My opinion does not depend upon crystallisation of a constructive trust in favour of the daughters prior to the death of their mother. The existence of the ‘floating obligation’ or ‘floating trust’ described by Latham CJ and Dixon J in Birmingham v Renfrew, combined with the qualification that their mother may only use the assets of their father’s estate (and her own assets) bona fide without any intention to defeat the mutual wills agreement, provides a sufficient, albeit indirect, interest in their father’s estate.
This conclusion is supported by the following statement from Dufour v Pereira, which was given express approval by Dixon J in Birmingham v Renfrew:
The mutual will is in the whole and every part mutually upon condition, that the whole shall be the will. There is a reciprocity, that runs throughout the instrument. The property of both is put into a common fund, and every devise is the joint devise of both. This is a contract. [17]
[17](1937) 57 CLR 666, 686.
Is the daughters’ interest in the Italian land sufficient to give them standing?
The inventory of assets and liabilities filed by the son with the Court states that the father’s estate includes a one‑seventh interest in a stone cottage on the island of Alicudi, Aeloien Islands, Italy. The stone cottage presently stands in the name of the father’s own deceased father, the paternal grandfather of the daughters. The son has valued this one‑seventh interest at $36,747.
On the day before the hearing, the daughters’ solicitor swore and served an affidavit in which he gave hearsay opinion evidence. In that affidavit, the solicitor swore that he had spoken with another solicitor who has extensive experience in Italian law. He swore that he had been informed by the solicitor that Italian succession law mandates that the interests of persons owning Italian land devolve according to a formula. Under that formula, the interest of a deceased person in Italian land must devolve to any spouse of the deceased landowner as to one‑quarter, to the deceased’s next‑of‑kin as to another quarter, with the remaining half to be divided amongst the deceased’s children. On that basis, the solicitor swore that he believes the daughters have a direct interest in the father’s estate.
The affidavit was objected to on the grounds that it was late, there was no opportunity to reply to it, and the Court should not accept hearsay opinion evidence of this kind. I accept that submission.
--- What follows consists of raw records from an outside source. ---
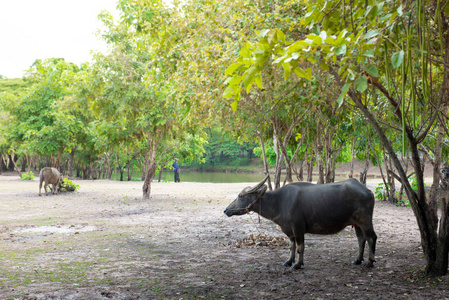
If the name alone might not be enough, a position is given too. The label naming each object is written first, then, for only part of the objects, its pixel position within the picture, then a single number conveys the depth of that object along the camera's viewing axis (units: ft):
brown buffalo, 66.95
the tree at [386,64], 9.12
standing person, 118.91
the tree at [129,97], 54.39
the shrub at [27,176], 116.64
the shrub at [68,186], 73.97
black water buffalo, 21.45
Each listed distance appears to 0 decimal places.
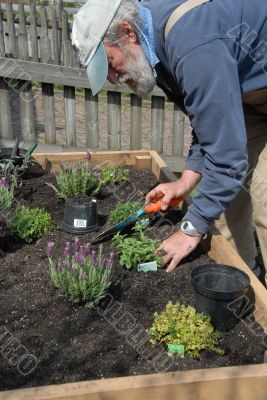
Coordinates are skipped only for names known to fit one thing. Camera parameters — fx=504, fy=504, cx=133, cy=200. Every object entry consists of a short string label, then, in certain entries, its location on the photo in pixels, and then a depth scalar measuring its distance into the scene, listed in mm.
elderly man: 2025
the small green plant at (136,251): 2695
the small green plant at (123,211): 3289
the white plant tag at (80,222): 3193
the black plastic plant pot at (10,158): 4030
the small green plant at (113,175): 4012
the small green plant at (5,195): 3231
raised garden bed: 1727
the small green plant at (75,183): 3619
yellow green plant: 2074
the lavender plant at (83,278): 2330
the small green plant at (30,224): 3031
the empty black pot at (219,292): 2184
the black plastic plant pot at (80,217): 3178
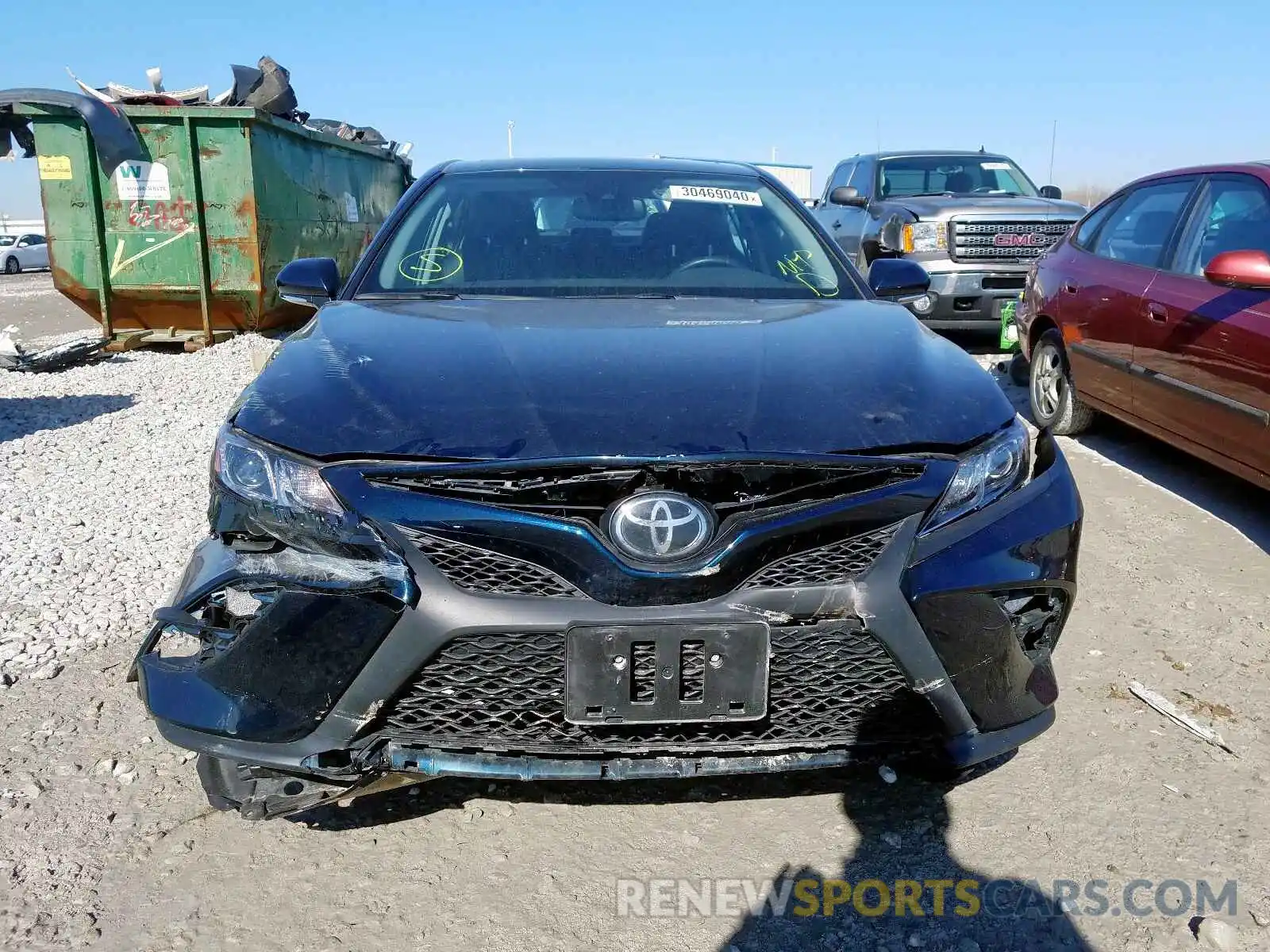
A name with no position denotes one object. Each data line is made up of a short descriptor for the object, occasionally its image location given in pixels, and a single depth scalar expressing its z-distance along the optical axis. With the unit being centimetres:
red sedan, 413
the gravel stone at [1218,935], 200
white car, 3244
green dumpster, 924
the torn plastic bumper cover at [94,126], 889
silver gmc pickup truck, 841
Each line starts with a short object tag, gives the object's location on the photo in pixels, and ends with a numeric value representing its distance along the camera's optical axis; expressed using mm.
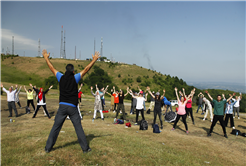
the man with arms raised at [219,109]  9695
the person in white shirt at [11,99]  12813
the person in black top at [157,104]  10853
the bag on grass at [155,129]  9719
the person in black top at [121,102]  13086
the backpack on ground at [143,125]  10203
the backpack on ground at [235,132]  10783
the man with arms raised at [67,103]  4672
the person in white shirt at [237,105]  15354
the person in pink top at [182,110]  10234
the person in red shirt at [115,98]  15877
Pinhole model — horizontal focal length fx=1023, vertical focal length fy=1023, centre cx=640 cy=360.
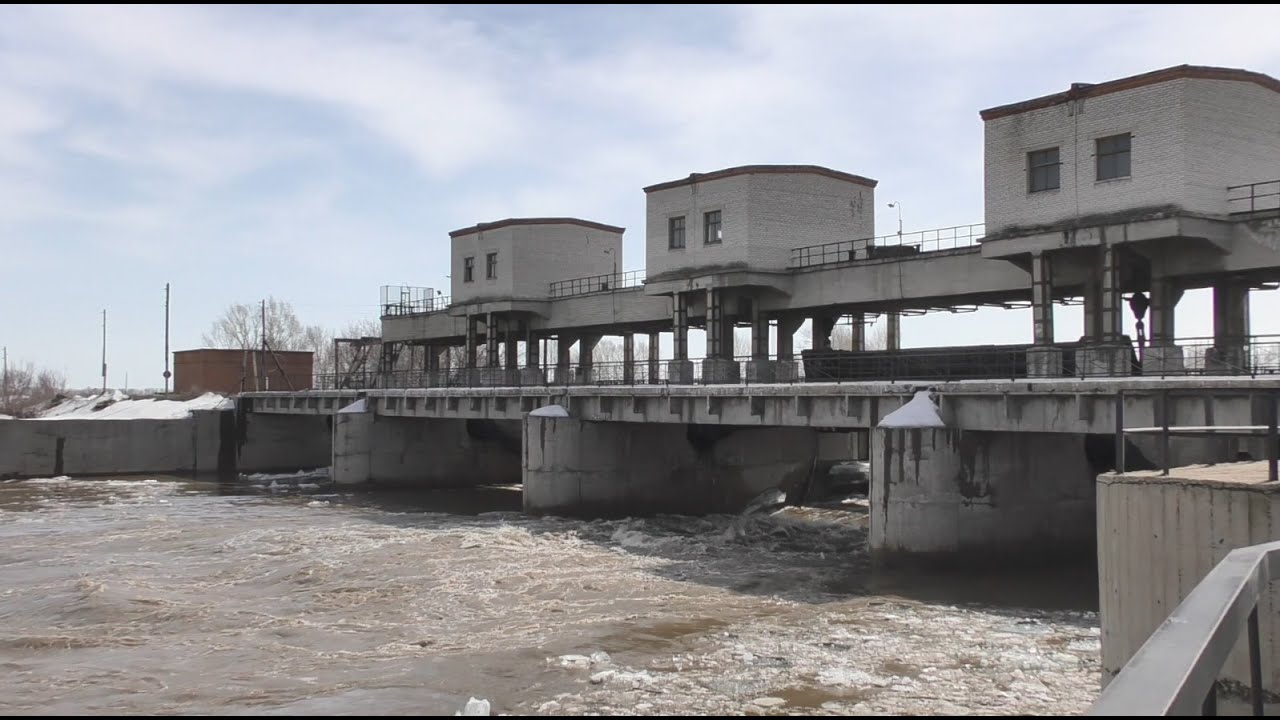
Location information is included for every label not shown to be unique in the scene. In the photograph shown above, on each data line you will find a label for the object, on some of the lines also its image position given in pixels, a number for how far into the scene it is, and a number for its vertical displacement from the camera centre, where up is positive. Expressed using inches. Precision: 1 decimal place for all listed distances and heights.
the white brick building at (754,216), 1472.7 +249.3
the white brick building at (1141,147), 997.2 +239.8
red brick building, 3004.4 +46.8
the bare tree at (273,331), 4311.0 +236.0
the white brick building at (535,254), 1935.3 +250.9
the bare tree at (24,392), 2982.3 -22.5
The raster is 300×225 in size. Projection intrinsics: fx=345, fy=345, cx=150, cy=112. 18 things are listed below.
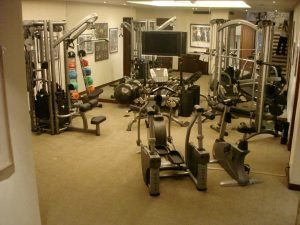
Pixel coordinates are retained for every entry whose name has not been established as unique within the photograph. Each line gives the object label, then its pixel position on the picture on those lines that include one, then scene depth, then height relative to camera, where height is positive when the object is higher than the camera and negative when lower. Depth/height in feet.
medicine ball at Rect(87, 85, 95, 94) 23.19 -3.31
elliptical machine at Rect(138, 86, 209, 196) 12.41 -4.68
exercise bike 13.48 -4.71
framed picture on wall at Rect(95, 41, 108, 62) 29.43 -0.91
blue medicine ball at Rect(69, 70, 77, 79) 22.26 -2.17
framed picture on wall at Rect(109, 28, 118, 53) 31.44 -0.04
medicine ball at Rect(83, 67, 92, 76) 23.84 -2.18
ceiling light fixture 25.04 +2.63
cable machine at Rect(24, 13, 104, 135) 18.15 -2.05
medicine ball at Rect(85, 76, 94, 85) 23.48 -2.73
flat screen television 24.29 -0.26
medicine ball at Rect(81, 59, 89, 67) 22.56 -1.51
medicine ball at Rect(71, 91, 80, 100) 22.49 -3.52
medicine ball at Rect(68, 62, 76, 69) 22.22 -1.60
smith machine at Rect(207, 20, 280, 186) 13.64 -3.08
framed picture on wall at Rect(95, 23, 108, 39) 28.73 +0.79
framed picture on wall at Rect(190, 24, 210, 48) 38.83 +0.36
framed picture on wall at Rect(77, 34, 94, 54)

Were it not for the conclusion which I have reached on the second ground, to the effect that the mutual wills agreement gives rise to a sufficient interest to give the daughters standing, an adjournment may have been necessary; to enable proper evidence to be given concerning the issues surrounding Italian succession law and for further submissions to be made.
Conclusion and orders
For the above reasons, the application for summary dismissal of the proceeding is refused. The defendants should pay the plaintiffs’ costs. I will hear the parties as to any directions which they seek to enable the proceeding to continue.